What to produce
Of all the lines in the entries below, give again exactly those starting at the line containing "thumb mcp: (543, 471)" and ending at the line containing "thumb ip: (607, 425)", both ends included, and no others.

════════

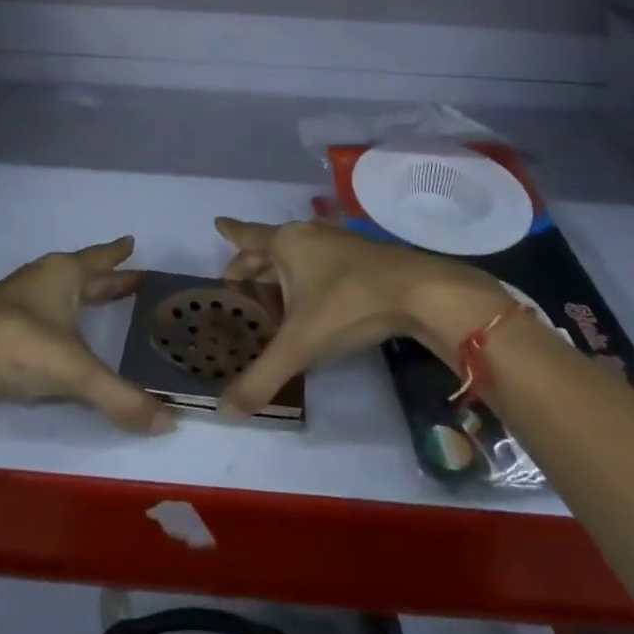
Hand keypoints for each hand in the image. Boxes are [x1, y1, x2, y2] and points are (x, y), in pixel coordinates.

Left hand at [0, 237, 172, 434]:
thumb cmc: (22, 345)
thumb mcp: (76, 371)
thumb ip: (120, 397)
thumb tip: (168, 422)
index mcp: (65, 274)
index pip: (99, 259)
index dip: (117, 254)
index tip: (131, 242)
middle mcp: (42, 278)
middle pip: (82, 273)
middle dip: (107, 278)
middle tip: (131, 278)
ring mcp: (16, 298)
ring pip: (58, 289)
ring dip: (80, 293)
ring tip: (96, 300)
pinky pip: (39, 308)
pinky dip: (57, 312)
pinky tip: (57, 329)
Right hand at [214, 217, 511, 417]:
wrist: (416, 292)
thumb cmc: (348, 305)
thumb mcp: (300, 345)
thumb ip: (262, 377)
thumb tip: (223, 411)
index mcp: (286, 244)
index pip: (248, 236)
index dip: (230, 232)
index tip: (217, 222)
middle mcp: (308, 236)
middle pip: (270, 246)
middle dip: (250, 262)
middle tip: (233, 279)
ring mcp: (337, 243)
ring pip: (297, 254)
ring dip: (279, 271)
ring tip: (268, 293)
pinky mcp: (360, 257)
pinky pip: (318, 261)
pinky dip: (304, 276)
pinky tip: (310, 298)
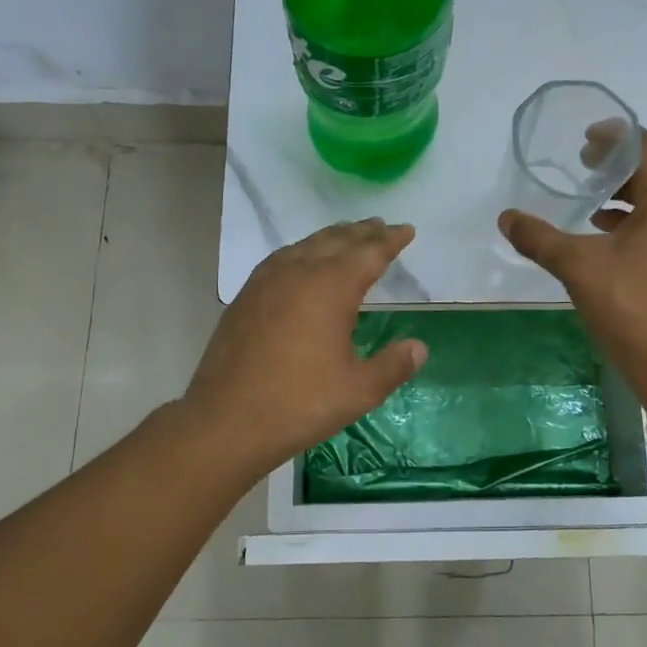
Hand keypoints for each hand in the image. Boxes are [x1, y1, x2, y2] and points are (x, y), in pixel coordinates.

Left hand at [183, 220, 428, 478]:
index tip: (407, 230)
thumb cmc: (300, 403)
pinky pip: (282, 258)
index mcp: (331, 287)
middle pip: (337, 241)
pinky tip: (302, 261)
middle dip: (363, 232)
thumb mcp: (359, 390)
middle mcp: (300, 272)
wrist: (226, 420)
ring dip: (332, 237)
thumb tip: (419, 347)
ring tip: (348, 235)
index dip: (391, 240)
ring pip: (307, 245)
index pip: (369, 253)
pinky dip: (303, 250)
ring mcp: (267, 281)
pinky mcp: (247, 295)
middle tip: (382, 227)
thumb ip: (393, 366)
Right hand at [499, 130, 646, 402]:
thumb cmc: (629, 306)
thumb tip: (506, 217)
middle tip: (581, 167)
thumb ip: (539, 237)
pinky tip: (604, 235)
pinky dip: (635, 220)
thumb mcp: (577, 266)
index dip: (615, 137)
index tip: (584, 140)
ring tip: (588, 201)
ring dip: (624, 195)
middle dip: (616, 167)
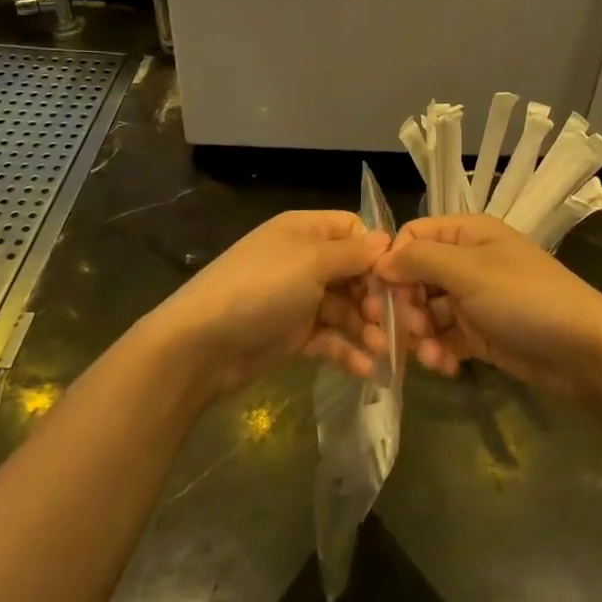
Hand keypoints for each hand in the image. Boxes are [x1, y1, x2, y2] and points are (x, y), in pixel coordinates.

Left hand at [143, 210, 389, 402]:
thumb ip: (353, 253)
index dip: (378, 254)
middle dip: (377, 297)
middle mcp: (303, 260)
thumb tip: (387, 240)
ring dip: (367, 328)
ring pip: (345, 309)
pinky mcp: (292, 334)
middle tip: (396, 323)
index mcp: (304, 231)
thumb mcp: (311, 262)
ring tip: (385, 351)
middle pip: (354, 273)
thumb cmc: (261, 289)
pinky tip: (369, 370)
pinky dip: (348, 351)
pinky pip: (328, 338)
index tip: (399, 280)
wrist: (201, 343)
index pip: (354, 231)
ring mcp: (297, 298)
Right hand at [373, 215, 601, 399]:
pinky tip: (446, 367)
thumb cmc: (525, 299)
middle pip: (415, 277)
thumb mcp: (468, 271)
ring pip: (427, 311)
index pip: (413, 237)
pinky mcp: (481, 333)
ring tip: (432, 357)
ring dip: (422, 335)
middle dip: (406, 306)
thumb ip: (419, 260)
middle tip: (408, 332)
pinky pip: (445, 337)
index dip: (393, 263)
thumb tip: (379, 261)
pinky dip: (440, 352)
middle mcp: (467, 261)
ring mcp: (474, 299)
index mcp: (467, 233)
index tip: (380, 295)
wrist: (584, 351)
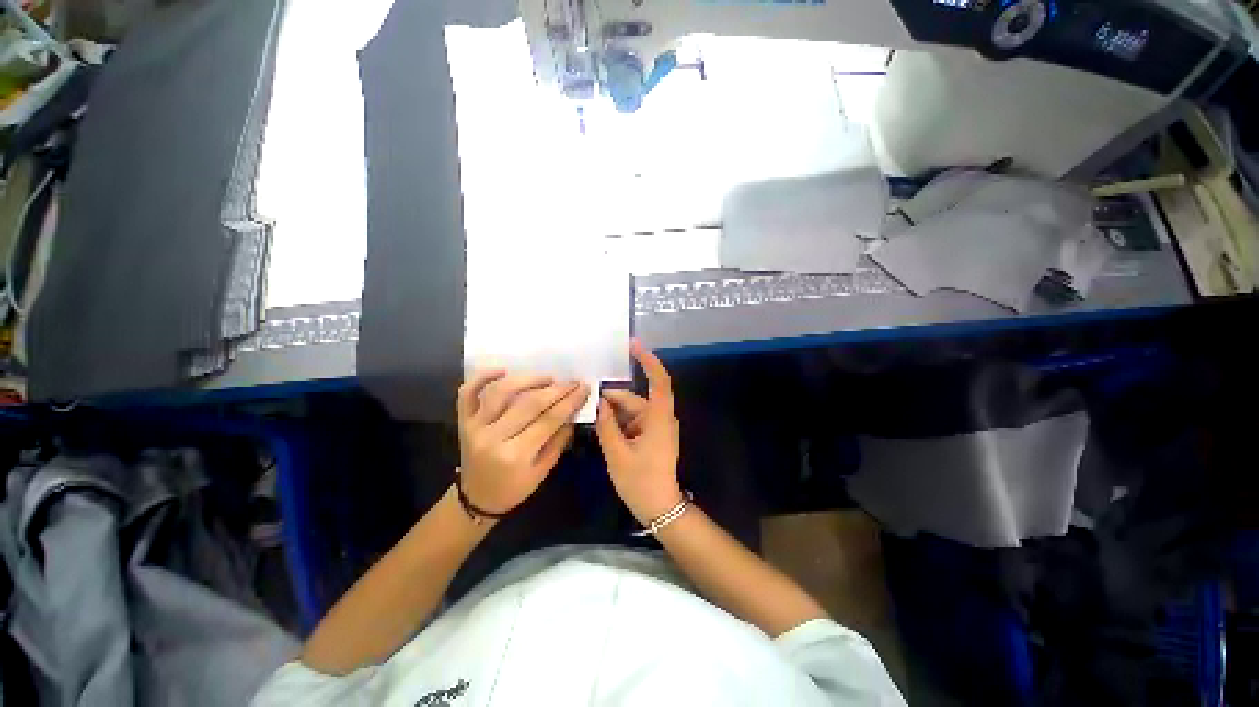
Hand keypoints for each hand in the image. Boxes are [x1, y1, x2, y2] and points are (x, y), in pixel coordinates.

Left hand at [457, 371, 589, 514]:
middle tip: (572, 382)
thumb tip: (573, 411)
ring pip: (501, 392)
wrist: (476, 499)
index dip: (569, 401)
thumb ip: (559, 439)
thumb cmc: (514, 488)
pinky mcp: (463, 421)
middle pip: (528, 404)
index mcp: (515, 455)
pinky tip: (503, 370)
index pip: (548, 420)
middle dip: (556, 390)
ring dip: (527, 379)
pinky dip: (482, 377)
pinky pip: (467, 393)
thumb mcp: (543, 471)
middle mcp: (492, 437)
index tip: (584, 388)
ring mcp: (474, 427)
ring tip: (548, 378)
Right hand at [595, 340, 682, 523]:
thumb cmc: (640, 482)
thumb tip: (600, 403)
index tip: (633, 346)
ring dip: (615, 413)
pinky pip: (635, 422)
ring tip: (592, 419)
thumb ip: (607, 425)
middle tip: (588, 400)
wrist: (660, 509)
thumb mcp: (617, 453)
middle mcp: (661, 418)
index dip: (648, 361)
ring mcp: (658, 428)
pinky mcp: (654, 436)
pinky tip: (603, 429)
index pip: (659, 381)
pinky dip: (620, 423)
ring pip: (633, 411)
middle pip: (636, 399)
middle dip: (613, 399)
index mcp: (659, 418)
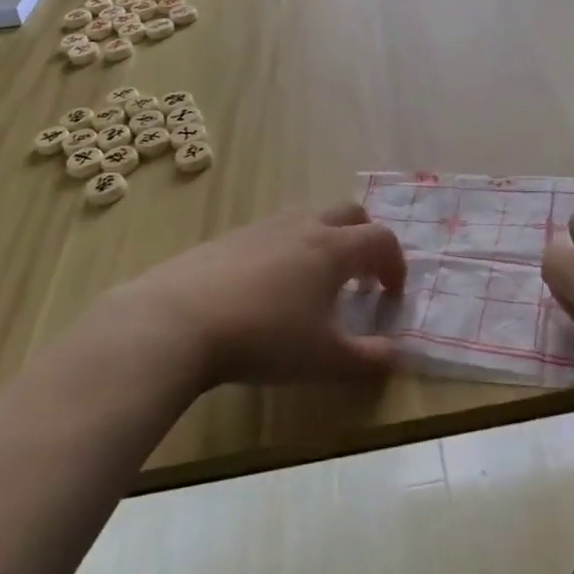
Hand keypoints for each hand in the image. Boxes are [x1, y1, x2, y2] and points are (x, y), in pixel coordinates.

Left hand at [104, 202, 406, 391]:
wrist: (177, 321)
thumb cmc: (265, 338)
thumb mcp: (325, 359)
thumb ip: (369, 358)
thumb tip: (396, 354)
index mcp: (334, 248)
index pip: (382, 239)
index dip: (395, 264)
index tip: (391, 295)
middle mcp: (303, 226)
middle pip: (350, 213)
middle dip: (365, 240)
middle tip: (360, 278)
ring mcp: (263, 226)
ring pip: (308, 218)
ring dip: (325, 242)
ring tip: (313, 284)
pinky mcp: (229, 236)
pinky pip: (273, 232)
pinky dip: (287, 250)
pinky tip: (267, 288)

════════

Written response
thumb mcp: (543, 471)
middle mcp: (492, 437)
index tip: (584, 388)
ring mcp: (474, 427)
ring tip: (548, 378)
Right hand at [595, 340, 682, 523]:
thumb cmc: (640, 482)
thumb tip: (600, 403)
index tip: (633, 346)
ring dip: (615, 413)
pinky pip: (635, 422)
ring tip: (592, 419)
thumb ip: (607, 425)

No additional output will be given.